During her 32-year career, Mason has been injured nearly a dozen times on the job.

Mayor Richard M. Daley honored her police work in a proclamation by the Chicago City Council one month later.

Mason did not start out life intending to become a police officer. She was born in an orphanage in Chicago and grew up in the Morgan Park neighborhood on the far south side.

“At a very early age, I learned I had to take care of myself. I wanted to survive,” said Mason.

She was adopted by a foster mother along with another girl and boy. By age 12, Mason was already working at various retail stores in Morgan Park to earn money.

“I worked as a candy store cashier, record store cashier and then as an assistant manager of a Jack in the Box restaurant,” she said.

At night, she would sit across from her brother, on their beds, whispering in the dark about the future.

“I would ask him ‘what are we going to be when we grow up?’” said Mason, who became a Chicago Police officer, by chance.

“I was going to buy my mom a birthday cake and there was a guy handing out flyers to take the police department entrance exam. I asked someone to watch my daughter. I took the bus and went over to take the exam. I entered the Chicago Police academy at 20 years of age,” Mason said. “They wouldn’t let me go on the street until I was 21 years old.”

Once she was of age, Mason began patrolling the streets as a Chicago police officer.

“I was a patrol officer in the 2nd (Wentworth) 3rd (Grand Crossing) 5th (Calumet) 6th (Gresham) 7th (Englewood) and 8th (Chicago Lawn) districts,” said Mason. “I was also a field training officer and served as an undercover officer. I was also on a crisis intervention team.”

Mason shared many disturbing stories while working as a police officer to include preventing an attempted rape in progress, by herself.

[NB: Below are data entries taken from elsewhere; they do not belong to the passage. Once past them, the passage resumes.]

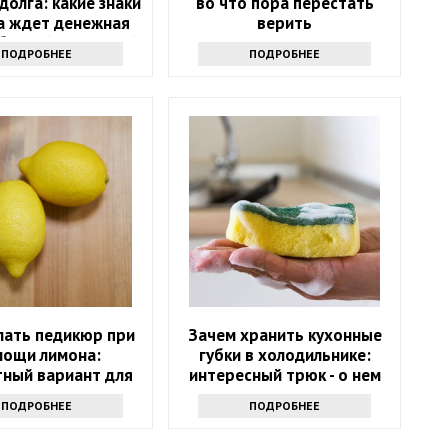
долга: какие знаки
во что пора перестать
а ждет денежная
верить
 ближайшие 5 дней
ПОДРОБНЕЕ
ПОДРОБНЕЕ
лать педикюр при
Зачем хранить кухонные
мощи лимона:
губки в холодильнике:
ный вариант для
интересный трюк - о нем
дома
знают только самые
ПОДРОБНЕЕ
ПОДРОБНЕЕ
продвинутые хозяйки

“There was a suspect trying to rape a woman with a knife at 79th and Morgan in an alley. The call came out as a woman being held at knife point. I was four to six blocks away, so I made a right turn into the alley and spotted the guy before he spotted me. I pulled my gun and eased up to approach him,” said Mason.

She apprehended the suspect and placed him in handcuffs before other officers arrived on the scene.

Mason emphasized that police work is not for the faint of heart and despite the challenges of being a police officer and single mother, Mason raised three children who became successful adults.

In her military service, while some are completing a military career at around age 40, Mason did not enlist until she was 40 years old, in 2005. Mason continues to serve in the Army Reserve with 18 years of service.

“I had my 40th birthday in Basic Combat training at Fort Jackson, South Carolina,” said Mason.

One of Mason’s best Army Reserve experiences happened at the 416th Theater Engineer Command, in Darien, Illinois, when she was serving there as a specialist.

“The (headquarters and headquarters company) commander, first sergeant and general allowed me to oversee the HHC section,” said Mason. “I had the opportunity to learn everything. The Army regulation’s dos and don’ts. I even went to the Army pay school and I loved that. I (eventually) was promoted and out of the 416th.”

Later in her career, another highlight of her Army Reserve service was when she was appointed as an acting command sergeant major.

“I was appointed a command sergeant major from June 2022 until November 2022 at Fort Bliss, Texas. I was appointed by the 2/290th Task Force Battalion commander, through the brigade command sergeant major and the brigade commander. They tell you everything they want you to handle,” said Mason. “You must be careful while you are in that position. You accept it as a humble blessing to keep you grounded in your current rank.”

And Mason, who is also an Army Reserve observer, coach/trainer, is committed to service and self-growth. She earned a bachelor’s and master’s degree in criminal justice from Governor’s State University and became a certified nursing assistant and phlebotomist through Moraine Valley Community College.

“The most valuable piece of advice I could give a brand-new Soldier is stay true to yourself, stay determined and get the most education you can get,” said Mason. “The professional military education and self-development courses are so important to your career.